One clue is that the words paradox, enigma, surprising result, problem, anomaly, crisis and unanticipated start to show up more frequently in published papers7. When paradoxes and complexities multiply it may be time for a new paradigm. A certain amount of humility and befuddlement is reflected in these words. However, the arguments that are used to defend the status quo in spite of overwhelming evidence to the contrary are also telling; “most people believe…”, “truth, like beauty we suppose, is in the eye of the beholder…”,  “the approximations–or the data–are not good enough”, “…the effects are too small to detect”, “…evidence to the contrary does not disprove a theory”, and “do not throw out the baby with the bath water”. Many of the arguments are based on ignorance of the field or on tradition; "I admit there are a lot of problems with the hypothesis, but I'm going to stick with it until something better comes along", “I spent a lot of time trying to find alternatives…”, and “we must point out, however, that many other geophysicists have interpreted the available data as supporting plume emplacement..”. Also, after considering selected pieces of several strawman models, but not any of the mature alternative models “based on an unusually comprehensive interdisciplinary database, we maintain that the plume model…explains better the available evidence than any of the suggested alternative models….”. This covers the range of rationalisations to which the defenders of a faltering paradigm appeal.

Most productive scientific theories are simple, or as simple as they need to be, and they explain more than they assume.

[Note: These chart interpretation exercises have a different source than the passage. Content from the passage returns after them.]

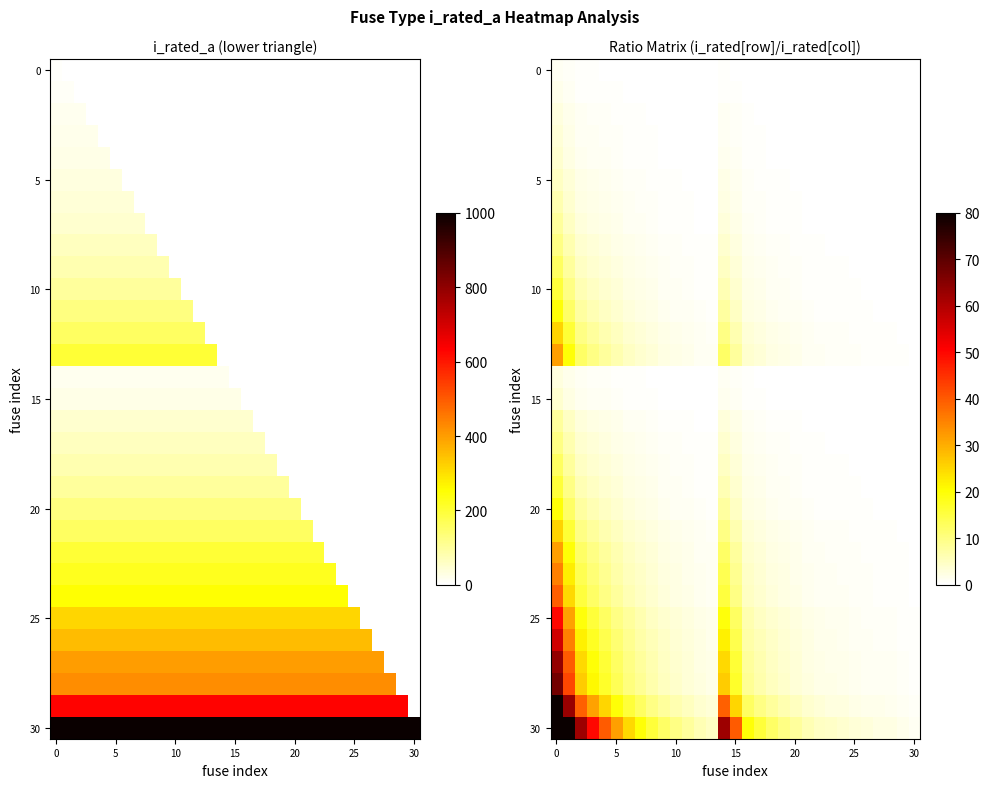

At how many categories does at least one series exceed 52?

4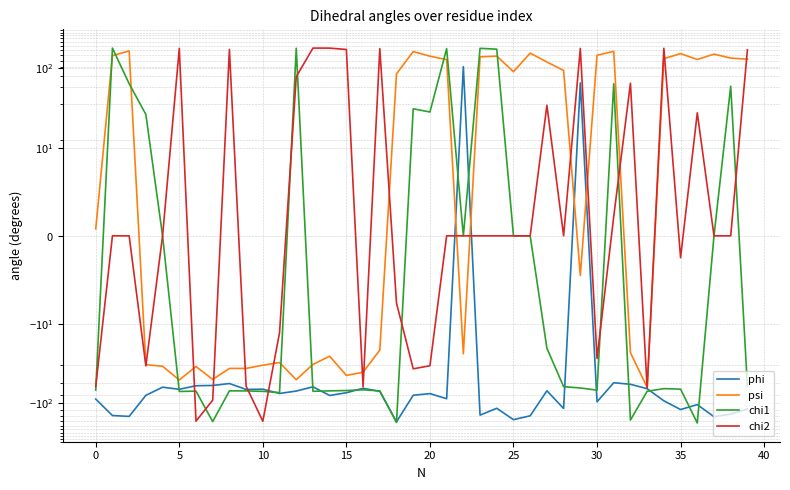

Is the value of phi at 15 greater than the value of chi1 at 16?

Yes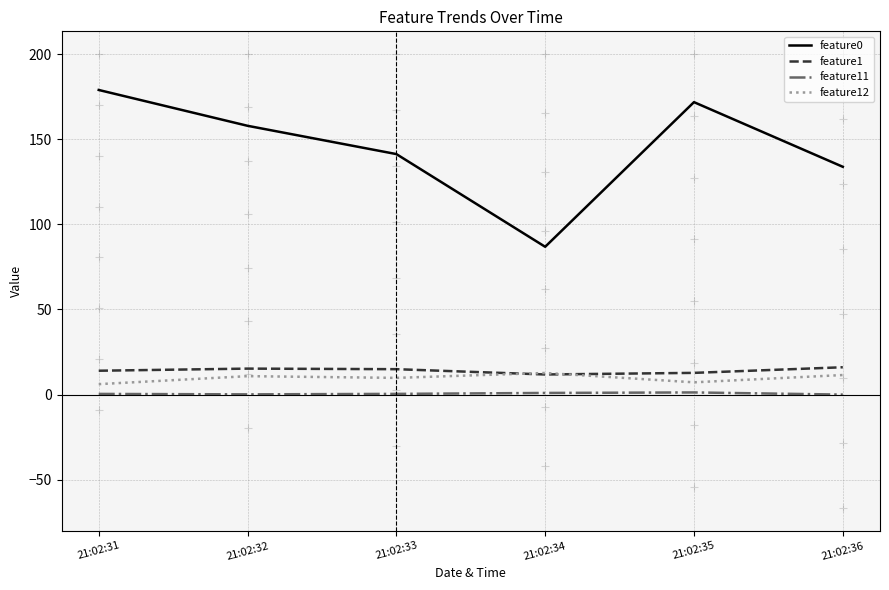

The value of feature12 at 21:02:31 is 6.1. True or false?

True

If every new observation results in a new modification to the theory, and the theory becomes more and more complex, more vague, less general, and less testable, then it is time to reconsider the options.

Scientists can debate different theories, but those who have different worldviews talk past one another; they cannot a priori arrive at agreement given their different theoretical languages and assumptions. One group argues from the perspective that the phenomena or object they are studying actually exists, be it aether, phlogiston, caloric or plume, and their job is to refine the details. The other group knows that it is silly to think about processes as things. They know about waves, oxidation, thermal vibrations, intrusion, recycling, stoping–and about scaling relations such as homologous temperature; they worry about self-consistency. They are not ready to accept that approximations such as homogeneity, uniformity, steady-state, fixity, linearity, elastic and Boussinesq capture the essence of phenomenon such as mantle dynamics. The defense discounts problems by saying all approximations have limitations to reality or that falsified predictions do not falsify a theory; they are assuming they have a good approximation to reality, and that the thing they have constructed in their minds actually exists. But aether is not a good approximation to EM theory no matter how many bizarre properties are assigned to it. Ignoring pressure or entropy is not an approximation to mantle convection, or any thermodynamic cycle. We need to keep in mind that lithospheric stress and fertility variations in the asthenosphere might not be well approximated by rigid–or flexible–tubes to the core. Even if our current ideas about crustal growth, geochemical reservoirs and mantle dynamics are correct, it is useful to remind ourselves of what the philosophers say, and, perhaps, bring back the paradigm of Multiple Working Hypotheses.

References & Notes

  1. Armstrong, Richard L. 1991. The Persistent Myth of Continental Growth, Austr. J. Earth Sci., 38, 613-630
  2. Dickinson, William R. 2003. The Place And Power Of Myth In Geoscience: An Associate Editor’s Perspective, American Journal of Science, 303, 856 – 864
  3. Debate about a paradigm is different than rational scientific discourse; it can get ugly, viz.
  4. Kuhn, Thomas, 1962. The structure of scientific revolutions, University of Chicago Press, Chicago.
  5. Lakatos, I. 1970. ‘Falsification and the Methodology of Scientific Research Programmes’, in Lakatos, I & Musgrove, A. (eds). Criticism and the Growth of Knowledge. Cambridge University Press, Cambridge.
  6. Feyerabend, Paul,  1975. Against Method: Outline of an Anarchistic Theory of Knowledge ,New Left Books, London, 1975.
  7. Try combining these words with plume or geochemistry in a Google search.